“The flip-flops?” Sam guessed.
“I want to burn them,” Sarah said darkly. “Except then the house would smell like burning plastic and he’d probably just buy new ones.”
“Could it be related to money?” asked Sam.
Sarah shook her head. “I checked. Everything’s where it’s supposed to be. He hasn’t taken anything out of our savings, or our retirement funds.” She raised her shoulders in a helpless-looking shrug. “I don’t know. Maybe it’s online gambling. Or porn.”
“Watching it or making it?” Sam asked.
Sarah gave a startled bark of laughter. “Good God. Because people are lining up to watch middle-aged periodontists have sex. That would be a very niche market, am I right?”
“You’d be surprised,” mumbled Sam.
Sarah gave him an imploring look. “I thought—I don’t know—maybe he’d talk to you.”
“I’ll try,” Sam said. “It’s, what, five weeks until the wedding? I’ll see him in person and ask what’s going on.”
“Thank you,” Sarah said, her voice pitched low. “It’s been…” She bent her head. Sam saw her swipe her eyes, and could barely hear her when she said, “I’ve been trying to decide if I should just ask him to move out.”
Sam felt his face sag in surprise. Sarah and Eli’s marriage had always felt as reliable as anything he could imagine; as solid as their own parents’ union had been. “It’s that bad?”

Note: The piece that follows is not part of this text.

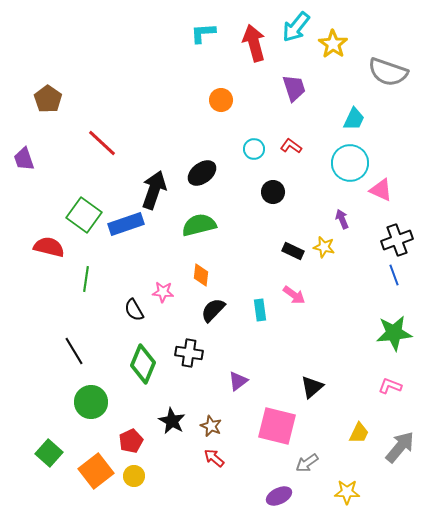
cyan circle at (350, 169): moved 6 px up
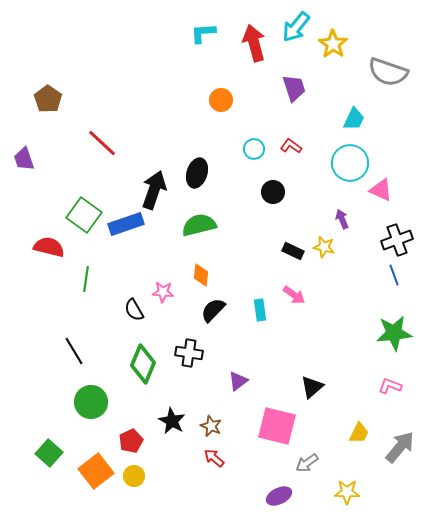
black ellipse at (202, 173): moved 5 px left; rotated 36 degrees counterclockwise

Sarah nodded sadly. “Something’s got to change. Eli knows he’s been awful, and he won’t tell me why. He told me he won’t even talk about it until after the wedding, and I agreed. I thought maybe he was asking me for time because he wanted to fix whatever’s going on. Or end it. Whatever ‘it’ is.” She raised her hands, then let them fall into her lap. “The whole time we were dating, he made me feel like I was the most important person in the world. And now it’s like he can’t even see me. If I walk into a room, he walks out of it. If I cook dinner, he chews it like it’s cardboard. I can’t remember the last time he gave me a compliment, or looked at me like I mattered to him.”
“Ouch,” Sam murmured. He knew, maybe better than anyone, that Sarah needed to be seen. She was like their mother that way, comfortable at the head of a classroom, or onstage, performing, drawing from the energy of an audience or the admiration of a partner.
“He barely talks to me. He looks right through me, and he won’t tell me what’s going on, or why he’s acting this way, and I have no idea how to help him, and…” Sarah closed her mouth and raised her chin. “I don’t want the boys thinking that this is what marriage is supposed to be. Or Ruby, either, for that matter. I don’t want any of them believing that a husband, or a wife, can just check out emotionally, and the other person just endures it.”
Sam nodded. “I’m sorry,” he said.
Sarah sniffled. “I wish you were still here.”
“I’ll see you soon,” he promised. He told her to call him if she needed him, and that he’d do his best to talk to Eli, and ended the call feeling sorry for his sister, puzzled about his brother-in-law and glad, again, that she hadn’t asked him about his plans, or how he was doing, or if there was anything new in his life.
* * *
After Saul Barringer delivered his ultimatum, and Sam had cleared it with Connor’s father. (“Yeah, sure, man, whatever works,” Jason said, after Sam made his pitch. “I mean, I’d take him, but they say that the road ain’t no place to start a family, right?”) Sam had packed them up and brought Connor to New York for the summer.
Sarah and Eli had welcomed Sam, and their sons had been thrilled to have Connor staying in their house. Dexter was almost seven, and Miles was five, and Connor fit neatly into the boy-pack, a loyal (and extremely tractable) car in what his sister sometimes called the Testosterone Train. “I am going to pretend they’re my big brothers,” Connor told Sam, with a delighted expression on his usually somber face, and Sam felt his own heart lifting. He might have screwed up any number of things in his life, but at least he didn’t need to second-guess his choice to get Connor away from his grandfather.
Sam rented a desk in one of the neighborhood’s many shared workspaces and tried to re-gather the strands of his professional life. Every morning, he and his sister would drop the boys off at the day camp they attended. Then Sarah would take the subway to the music school, and Sam would head to his temporary office, ending his day in time to pick up the boys and escort them all back to Sarah’s for a snack. The boys would play or read until dinner. Sam would help with the cooking, and Connor and his cousins would set the table (“Dexter only gets to do the silverware because he always drops the plates,” Sam overheard Miles telling Connor), and they’d go around the table with Sarah and Eli asking each of the boys about the best and worst part of their day.